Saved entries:
------------------------------------------------------------------------

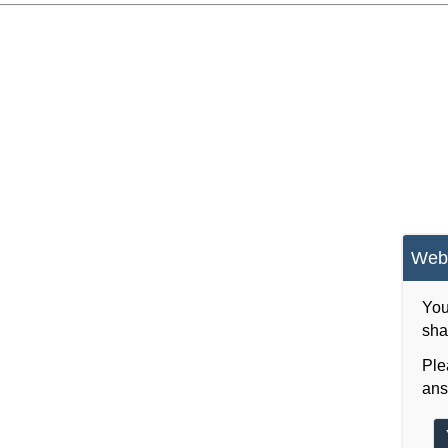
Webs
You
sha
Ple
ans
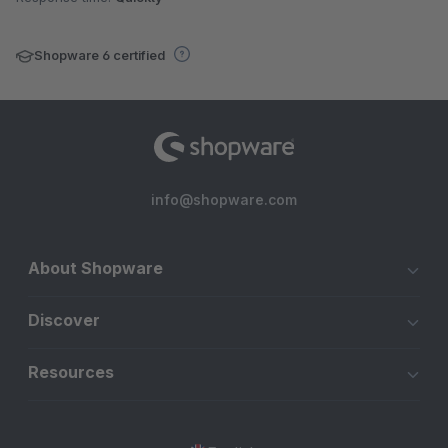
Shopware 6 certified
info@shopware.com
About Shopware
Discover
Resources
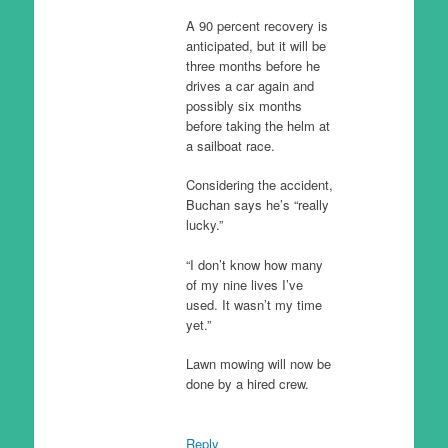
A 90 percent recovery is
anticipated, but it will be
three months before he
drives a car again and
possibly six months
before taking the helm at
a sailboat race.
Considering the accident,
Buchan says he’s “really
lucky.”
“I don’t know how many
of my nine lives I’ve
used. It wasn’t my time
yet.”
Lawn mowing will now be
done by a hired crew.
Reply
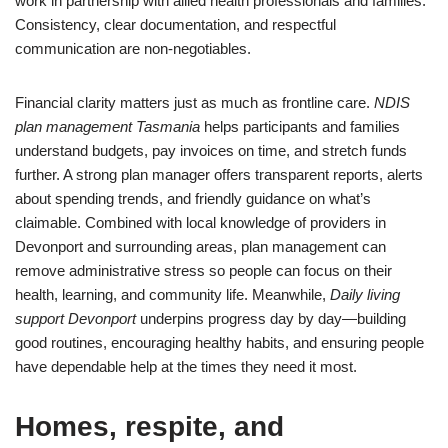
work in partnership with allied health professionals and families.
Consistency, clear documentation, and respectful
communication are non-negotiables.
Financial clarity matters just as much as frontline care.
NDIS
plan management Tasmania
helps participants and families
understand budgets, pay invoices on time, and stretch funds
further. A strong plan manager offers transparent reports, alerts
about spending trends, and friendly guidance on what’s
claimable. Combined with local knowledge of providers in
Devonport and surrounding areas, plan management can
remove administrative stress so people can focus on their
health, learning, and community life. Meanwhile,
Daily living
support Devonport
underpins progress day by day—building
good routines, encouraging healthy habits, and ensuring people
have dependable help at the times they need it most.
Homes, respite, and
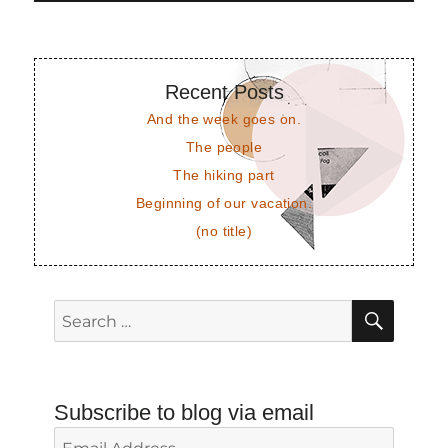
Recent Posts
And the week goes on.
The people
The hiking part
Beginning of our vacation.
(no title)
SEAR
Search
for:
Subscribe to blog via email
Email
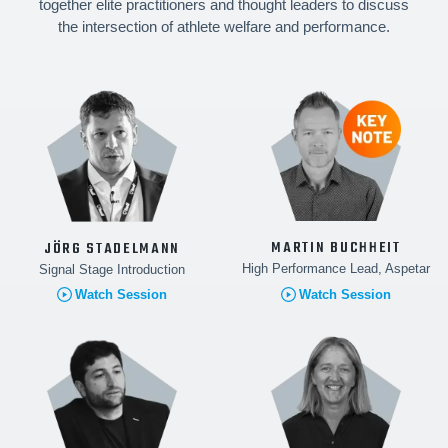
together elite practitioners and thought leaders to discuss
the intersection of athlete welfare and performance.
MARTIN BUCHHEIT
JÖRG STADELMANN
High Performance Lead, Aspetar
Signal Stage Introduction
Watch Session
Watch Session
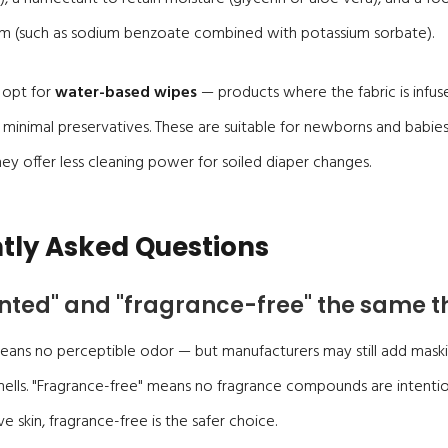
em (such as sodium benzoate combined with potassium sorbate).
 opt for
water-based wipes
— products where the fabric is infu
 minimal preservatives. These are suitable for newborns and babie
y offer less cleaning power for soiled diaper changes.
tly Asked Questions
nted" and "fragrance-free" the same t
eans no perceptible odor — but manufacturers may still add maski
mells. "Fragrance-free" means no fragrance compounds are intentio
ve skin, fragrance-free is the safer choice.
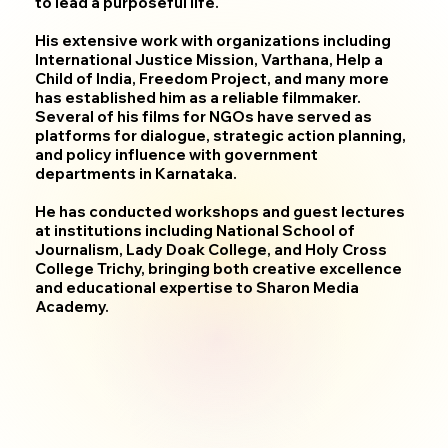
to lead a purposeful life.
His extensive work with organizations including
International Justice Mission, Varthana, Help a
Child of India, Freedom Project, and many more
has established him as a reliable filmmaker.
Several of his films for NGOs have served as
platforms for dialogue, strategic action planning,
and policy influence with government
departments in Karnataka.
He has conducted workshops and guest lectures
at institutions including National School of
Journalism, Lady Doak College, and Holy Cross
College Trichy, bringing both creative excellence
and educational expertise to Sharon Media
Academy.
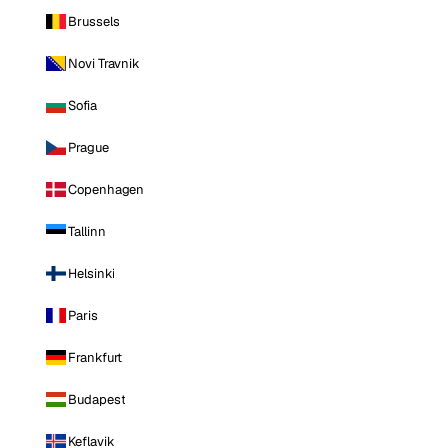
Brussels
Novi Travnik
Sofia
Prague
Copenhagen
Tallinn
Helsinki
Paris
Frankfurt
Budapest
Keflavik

------------------------------------------------------------------------

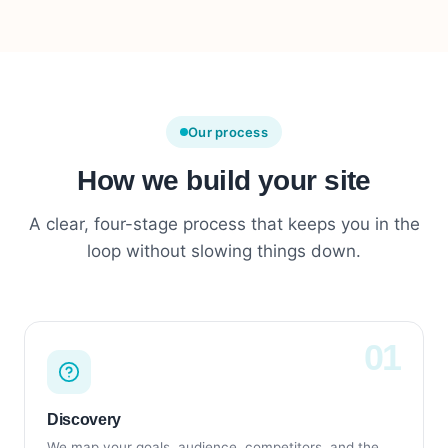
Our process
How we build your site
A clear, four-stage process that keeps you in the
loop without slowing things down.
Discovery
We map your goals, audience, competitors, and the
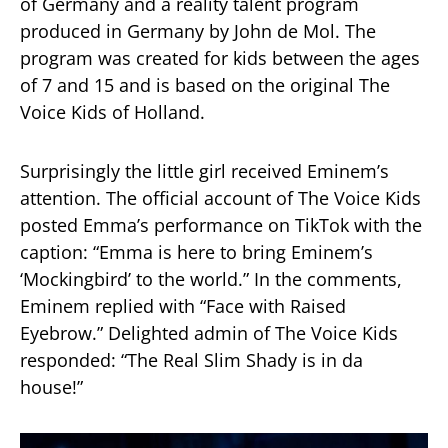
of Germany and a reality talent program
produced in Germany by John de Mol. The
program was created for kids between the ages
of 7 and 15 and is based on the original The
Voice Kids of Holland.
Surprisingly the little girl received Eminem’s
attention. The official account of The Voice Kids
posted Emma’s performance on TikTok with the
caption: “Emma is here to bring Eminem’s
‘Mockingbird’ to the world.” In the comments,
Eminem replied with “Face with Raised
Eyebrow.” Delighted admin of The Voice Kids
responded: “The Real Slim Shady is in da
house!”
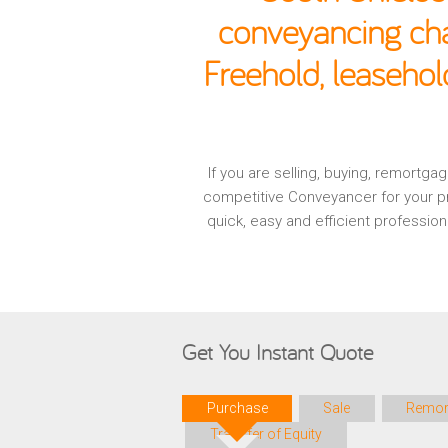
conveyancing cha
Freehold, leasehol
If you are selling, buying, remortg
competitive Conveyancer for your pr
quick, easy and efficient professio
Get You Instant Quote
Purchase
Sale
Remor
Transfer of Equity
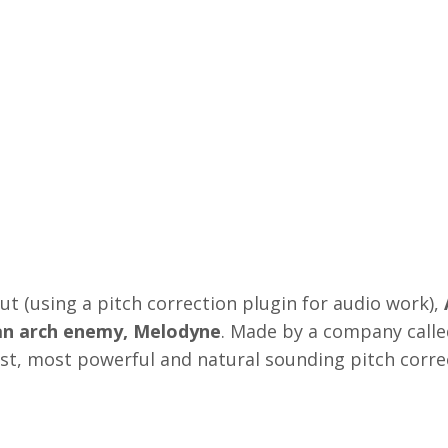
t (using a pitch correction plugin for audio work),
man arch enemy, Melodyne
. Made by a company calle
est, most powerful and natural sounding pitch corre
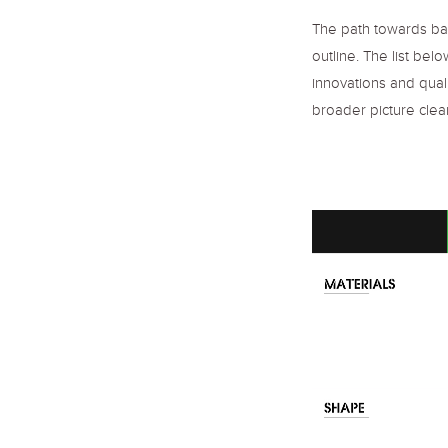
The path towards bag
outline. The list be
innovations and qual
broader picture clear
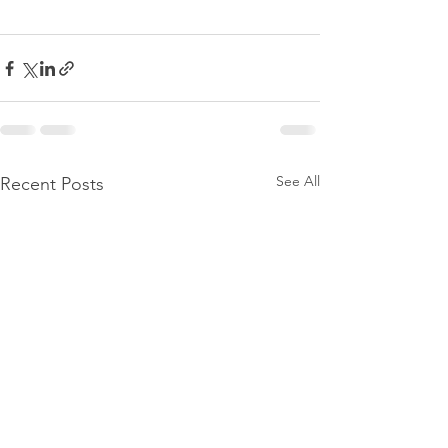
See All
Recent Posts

------------------------------------------------------------------------

__Directions__
Report how many lines in the listing contain the word "people", giving only the number.

__Solution to the problem__
3